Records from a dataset
__________________________________________________

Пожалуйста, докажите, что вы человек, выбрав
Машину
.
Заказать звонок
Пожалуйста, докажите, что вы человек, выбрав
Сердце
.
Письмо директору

__________________________________________________

= Exercise description =
Reproduce every line of the data above, character for character, in the same order.

= Response to the exercise =
Пожалуйста, докажите, что вы человек, выбрав
Машину
.
Заказать звонок
Пожалуйста, докажите, что вы человек, выбрав
Сердце
.
Письмо директору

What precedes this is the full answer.